The findings delineate a temporal cascade initiated by HED feeding: rapid gut microbiota dysbiosis emerges within one week, marked by reduced diversity and pronounced taxonomic shifts (increased Firmicutes/Erysipelotrichaceae, decreased Bacteroidetes and Verrucomicrobiaceae). This early dysbiosis precedes and likely contributes to hepatic lipid accumulation detected by 4 weeks, consistent with gut–liver axis mechanisms whereby microbial products influence hepatic metabolism. Concurrently, neuroinflammation manifests as microglial activation in the intermediate NTS after 4 weeks and intensifies by 26 weeks, supporting a gut–brain inflammatory pathway and vagal remodeling with HED diets. Systemic inflammatory signaling shows broader alterations after prolonged exposure (26 weeks), including elevations in leptin, MCP-1, SCF, FGFβ, and TGFβ and reductions in certain cytokines (e.g., IFNγ, IL-5), reflecting chronic low-grade inflammation associated with obesity. Despite normalization of caloric intake after the first week, HED-fed rats accrued more body weight and adiposity than LED controls, indicating that diet composition drives adverse metabolic outcomes independent of total energy intake. The sustained enrichment of SCFA-producing Ruminococcaceae alongside increased hepatic lipid content suggests complex microbiota–host interactions; SCFAs may modulate hepatic lipid handling and potentially limit progression beyond steatosis. Overall, the results support the hypotheses that HED induces progressive dysbiosis, NAFLD, microglial activation, and systemic inflammatory changes, and they clarify the sequence and persistence of these effects over six months.

Long-term HED diet in male Sprague-Dawley rats produced: (1) rapid gut microbiota dysbiosis within one week; (2) increased adiposity and body weight despite comparable long-term caloric intake to controls; (3) hepatic steatosis evident by 4 weeks and persisting to 26 weeks; (4) progressive microglial activation in the intermediate NTS; and (5) significant alterations in circulating cytokines/chemokines (notably leptin, MCP-1, SCF, FGFβ, TGFβ) after prolonged exposure. This work uniquely integrates longitudinal and cross-sectional assessments of microbiota, hepatic pathology, neuroinflammation, and systemic inflammation within a single cohort, establishing a timeline where dysbiosis precedes hepatic and neural inflammatory changes. Future research should assess causality using microbiota-targeted interventions (e.g., pre/probiotics, antibiotics, fecal microbiota transfer), dissect gut–vagus–brain signaling mechanisms, evaluate sex and strain differences, and determine reversibility with diet normalization or metabolic therapies.

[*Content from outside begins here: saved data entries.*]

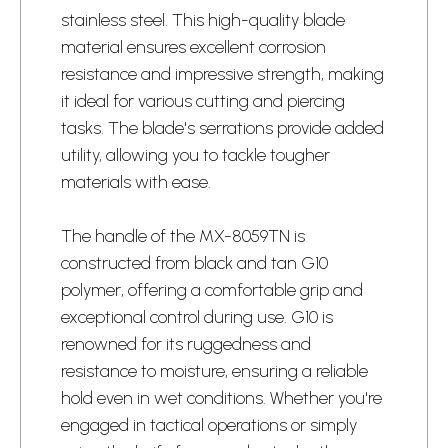
stainless steel. This high-quality blade
material ensures excellent corrosion
resistance and impressive strength, making
it ideal for various cutting and piercing
tasks. The blade's serrations provide added
utility, allowing you to tackle tougher
materials with ease.
The handle of the MX-8059TN is
constructed from black and tan G10
polymer, offering a comfortable grip and
exceptional control during use. G10 is
renowned for its ruggedness and
resistance to moisture, ensuring a reliable
hold even in wet conditions. Whether you're
engaged in tactical operations or simply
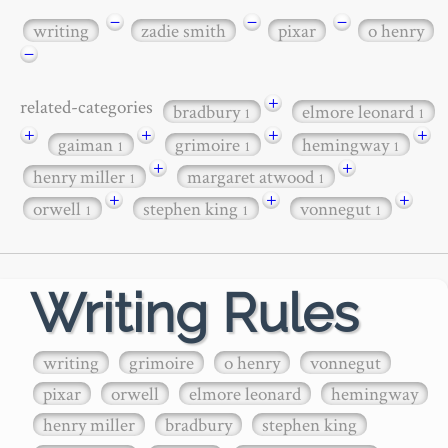
−
−
−
writing
zadie smith
pixar
o henry
−
+
related-categories
bradbury
elmore leonard
1
1
+
+
+
+
gaiman
grimoire
hemingway
1
1
1
+
+
henry miller
margaret atwood
1
1
+
+
+
orwell
stephen king
vonnegut
1
1
1
Writing Rules
writing
grimoire
o henry
vonnegut
pixar
orwell
elmore leonard
hemingway
henry miller
bradbury
stephen king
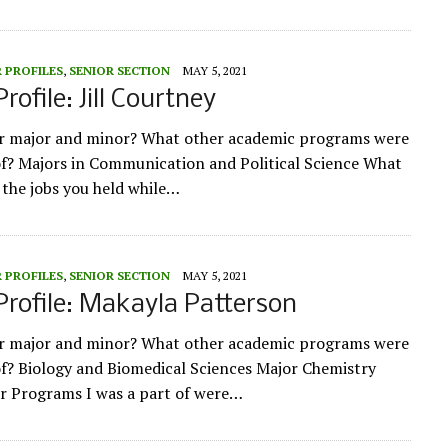
 PROFILES
,
SENIOR SECTION
MAY 5, 2021
rofile: Jill Courtney
ur major and minor? What other academic programs were
of? Majors in Communication and Political Science What
 the jobs you held while…
 PROFILES
,
SENIOR SECTION
MAY 5, 2021
Profile: Makayla Patterson
ur major and minor? What other academic programs were
of? Biology and Biomedical Sciences Major Chemistry
r Programs I was a part of were…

- Species/strain and sex: Only male Sprague-Dawley rats were studied, limiting generalizability across sexes, strains, and species. - Sample sizes: Subsets used for specific assays (e.g., microglia n≈5 per HED group) may limit statistical power for some endpoints. - Control design: LED controls were primarily endpoint (26-week) comparisons; longitudinal LED timepoints were not assessed, complicating separation of diet effects from aging for some serum markers. - Cytokine quantification: Reported as ELISA optical densities for multiplex kit rather than absolute concentrations for all analytes, which may limit cross-study comparisons. - Diet composition: A single HED formulation (45% fat, 20% sucrose) was used; findings may differ with other macronutrient compositions. - Microbiota resolution: 16S rRNA profiling provides genus/family-level resolution; metagenomic or metabolomic analyses would better define functional changes.